Leave the pictures aside and copy all the data exactly.
** RECORDS follows **
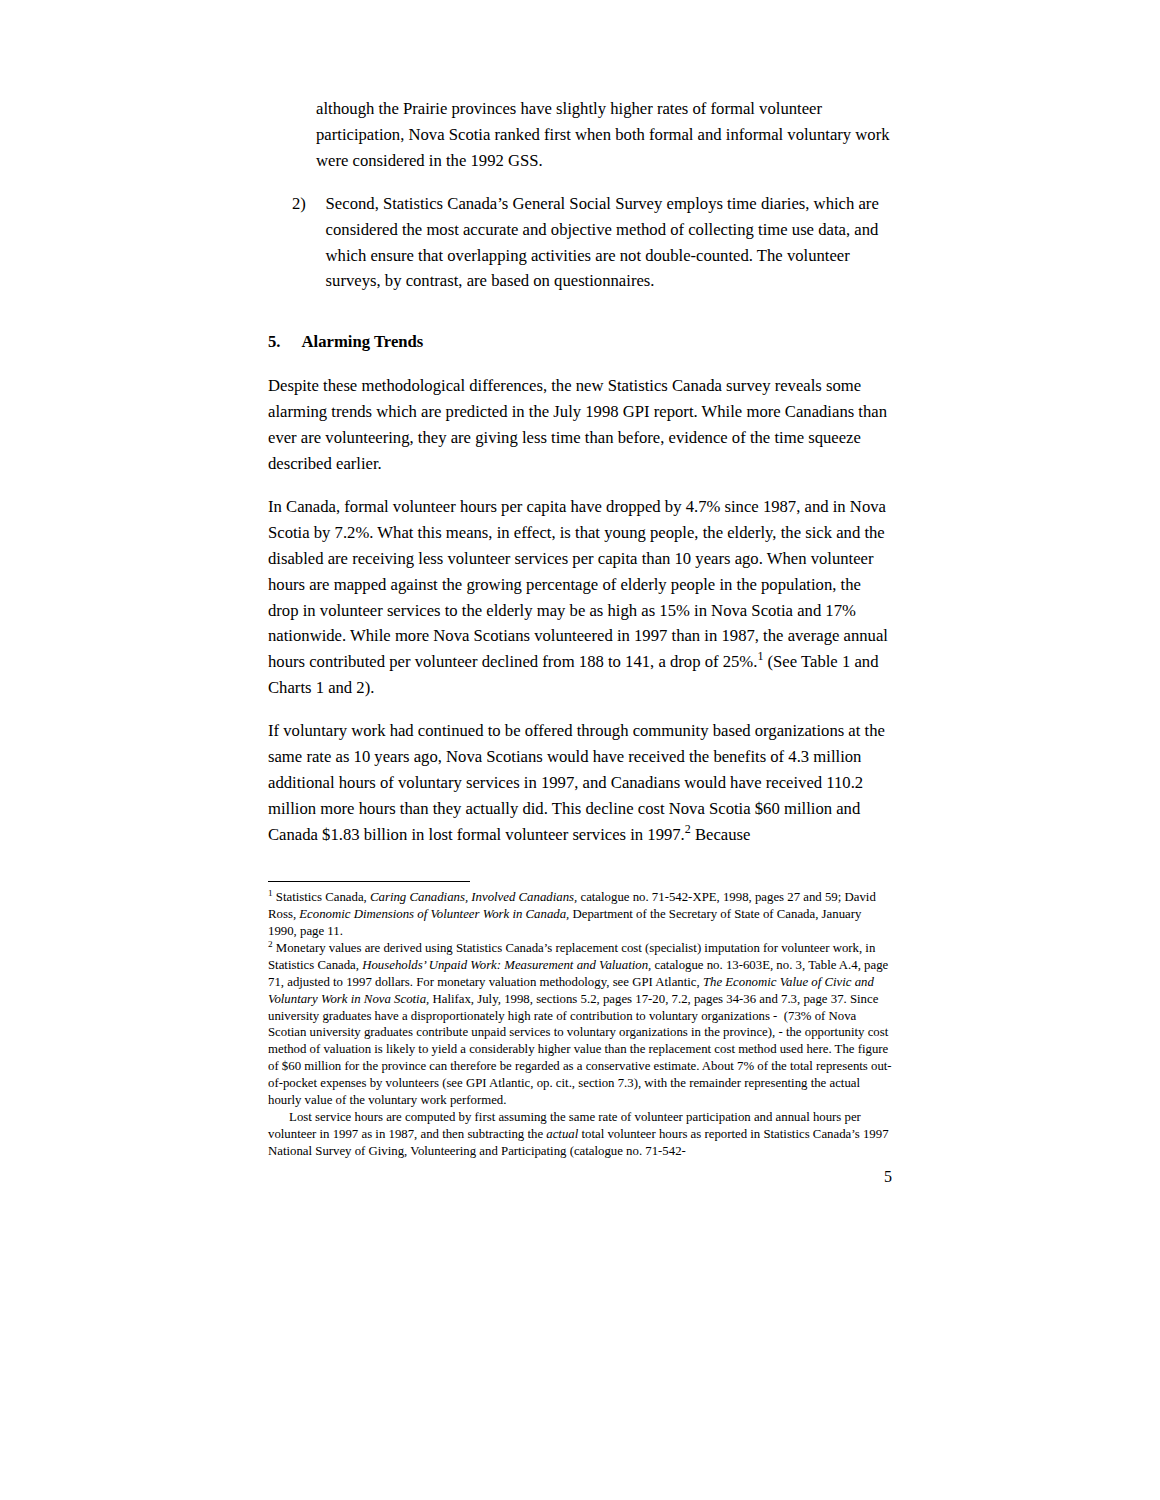although the Prairie provinces have slightly higher rates of formal volunteer participation, Nova Scotia ranked first when both formal and informal voluntary work were considered in the 1992 GSS.
2)
Second, Statistics Canada’s General Social Survey employs time diaries, which are considered the most accurate and objective method of collecting time use data, and which ensure that overlapping activities are not double-counted. The volunteer surveys, by contrast, are based on questionnaires.
5. Alarming Trends
Despite these methodological differences, the new Statistics Canada survey reveals some alarming trends which are predicted in the July 1998 GPI report. While more Canadians than ever are volunteering, they are giving less time than before, evidence of the time squeeze described earlier.
In Canada, formal volunteer hours per capita have dropped by 4.7% since 1987, and in Nova Scotia by 7.2%. What this means, in effect, is that young people, the elderly, the sick and the disabled are receiving less volunteer services per capita than 10 years ago. When volunteer hours are mapped against the growing percentage of elderly people in the population, the drop in volunteer services to the elderly may be as high as 15% in Nova Scotia and 17% nationwide. While more Nova Scotians volunteered in 1997 than in 1987, the average annual hours contributed per volunteer declined from 188 to 141, a drop of 25%.1 (See Table 1 and Charts 1 and 2).
If voluntary work had continued to be offered through community based organizations at the same rate as 10 years ago, Nova Scotians would have received the benefits of 4.3 million additional hours of voluntary services in 1997, and Canadians would have received 110.2 million more hours than they actually did. This decline cost Nova Scotia $60 million and Canada $1.83 billion in lost formal volunteer services in 1997.2 Because
1 Statistics Canada, Caring Canadians, Involved Canadians, catalogue no. 71-542-XPE, 1998, pages 27 and 59; David Ross, Economic Dimensions of Volunteer Work in Canada, Department of the Secretary of State of Canada, January 1990, page 11.
2 Monetary values are derived using Statistics Canada’s replacement cost (specialist) imputation for volunteer work, in Statistics Canada, Households’ Unpaid Work: Measurement and Valuation, catalogue no. 13-603E, no. 3, Table A.4, page 71, adjusted to 1997 dollars. For monetary valuation methodology, see GPI Atlantic, The Economic Value of Civic and Voluntary Work in Nova Scotia, Halifax, July, 1998, sections 5.2, pages 17-20, 7.2, pages 34-36 and 7.3, page 37. Since university graduates have a disproportionately high rate of contribution to voluntary organizations - (73% of Nova Scotian university graduates contribute unpaid services to voluntary organizations in the province), - the opportunity cost method of valuation is likely to yield a considerably higher value than the replacement cost method used here. The figure of $60 million for the province can therefore be regarded as a conservative estimate. About 7% of the total represents out-of-pocket expenses by volunteers (see GPI Atlantic, op. cit., section 7.3), with the remainder representing the actual hourly value of the voluntary work performed.
Lost service hours are computed by first assuming the same rate of volunteer participation and annual hours per volunteer in 1997 as in 1987, and then subtracting the actual total volunteer hours as reported in Statistics Canada’s 1997 National Survey of Giving, Volunteering and Participating (catalogue no. 71-542-
5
** End of RECORDS **
**ANSWER SECTION**
although the Prairie provinces have slightly higher rates of formal volunteer participation, Nova Scotia ranked first when both formal and informal voluntary work were considered in the 1992 GSS.
2)
Second, Statistics Canada’s General Social Survey employs time diaries, which are considered the most accurate and objective method of collecting time use data, and which ensure that overlapping activities are not double-counted. The volunteer surveys, by contrast, are based on questionnaires.
5. Alarming Trends
Despite these methodological differences, the new Statistics Canada survey reveals some alarming trends which are predicted in the July 1998 GPI report. While more Canadians than ever are volunteering, they are giving less time than before, evidence of the time squeeze described earlier.
In Canada, formal volunteer hours per capita have dropped by 4.7% since 1987, and in Nova Scotia by 7.2%. What this means, in effect, is that young people, the elderly, the sick and the disabled are receiving less volunteer services per capita than 10 years ago. When volunteer hours are mapped against the growing percentage of elderly people in the population, the drop in volunteer services to the elderly may be as high as 15% in Nova Scotia and 17% nationwide. While more Nova Scotians volunteered in 1997 than in 1987, the average annual hours contributed per volunteer declined from 188 to 141, a drop of 25%.1 (See Table 1 and Charts 1 and 2).
If voluntary work had continued to be offered through community based organizations at the same rate as 10 years ago, Nova Scotians would have received the benefits of 4.3 million additional hours of voluntary services in 1997, and Canadians would have received 110.2 million more hours than they actually did. This decline cost Nova Scotia $60 million and Canada $1.83 billion in lost formal volunteer services in 1997.2 Because
1 Statistics Canada, Caring Canadians, Involved Canadians, catalogue no. 71-542-XPE, 1998, pages 27 and 59; David Ross, Economic Dimensions of Volunteer Work in Canada, Department of the Secretary of State of Canada, January 1990, page 11.
2 Monetary values are derived using Statistics Canada’s replacement cost (specialist) imputation for volunteer work, in Statistics Canada, Households’ Unpaid Work: Measurement and Valuation, catalogue no. 13-603E, no. 3, Table A.4, page 71, adjusted to 1997 dollars. For monetary valuation methodology, see GPI Atlantic, The Economic Value of Civic and Voluntary Work in Nova Scotia, Halifax, July, 1998, sections 5.2, pages 17-20, 7.2, pages 34-36 and 7.3, page 37. Since university graduates have a disproportionately high rate of contribution to voluntary organizations - (73% of Nova Scotian university graduates contribute unpaid services to voluntary organizations in the province), - the opportunity cost method of valuation is likely to yield a considerably higher value than the replacement cost method used here. The figure of $60 million for the province can therefore be regarded as a conservative estimate. About 7% of the total represents out-of-pocket expenses by volunteers (see GPI Atlantic, op. cit., section 7.3), with the remainder representing the actual hourly value of the voluntary work performed.
Lost service hours are computed by first assuming the same rate of volunteer participation and annual hours per volunteer in 1997 as in 1987, and then subtracting the actual total volunteer hours as reported in Statistics Canada’s 1997 National Survey of Giving, Volunteering and Participating (catalogue no. 71-542-
5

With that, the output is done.